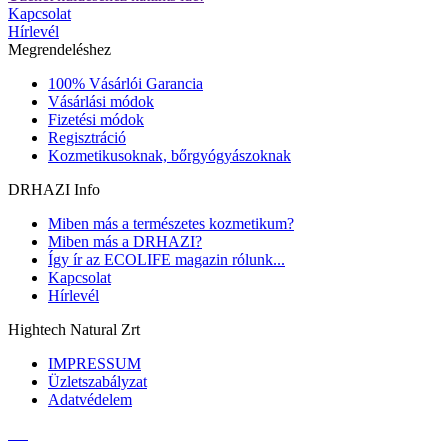
Kapcsolat
Hírlevél
Megrendeléshez
100% Vásárlói Garancia
Vásárlási módok
Fizetési módok
Regisztráció
Kozmetikusoknak, bőrgyógyászoknak
DRHAZI Info
Miben más a természetes kozmetikum?
Miben más a DRHAZI?
Így ír az ECOLIFE magazin rólunk...
Kapcsolat
Hírlevél
Hightech Natural Zrt
IMPRESSUM
Üzletszabályzat
Adatvédelem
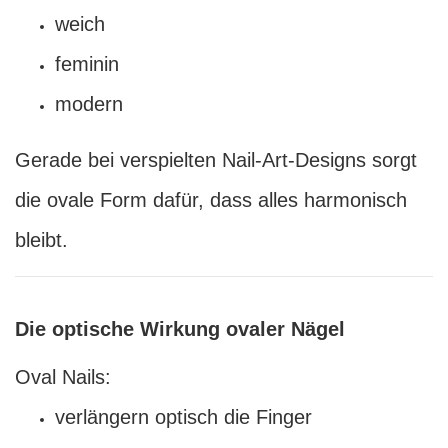
weich
feminin
modern
Gerade bei verspielten Nail-Art-Designs sorgt
die ovale Form dafür, dass alles harmonisch
bleibt.
Die optische Wirkung ovaler Nägel
Oval Nails:
verlängern optisch die Finger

# # # # # # #

__EXERCISE PROMPT__
Lines from the one containing "100% Vásárlói Garancia" through the final line of the entries above are to be retyped exactly, with every picture left out.

__THE COMPLETED TASK__
100% Vásárlói Garancia
Vásárlási módok
Fizetési módok
Regisztráció
Kozmetikusoknak, bőrgyógyászoknak
DRHAZI Info
Miben más a természetes kozmetikum?
Miben más a DRHAZI?
Így ír az ECOLIFE magazin rólunk...
Kapcsolat
Hírlevél
Hightech Natural Zrt
IMPRESSUM
Üzletszabályzat
Adatvédelem
weich
feminin
modern
Gerade bei verspielten Nail-Art-Designs sorgt
die ovale Form dafür, dass alles harmonisch
bleibt.
Die optische Wirkung ovaler Nägel
Oval Nails:
verlängern optisch die Finger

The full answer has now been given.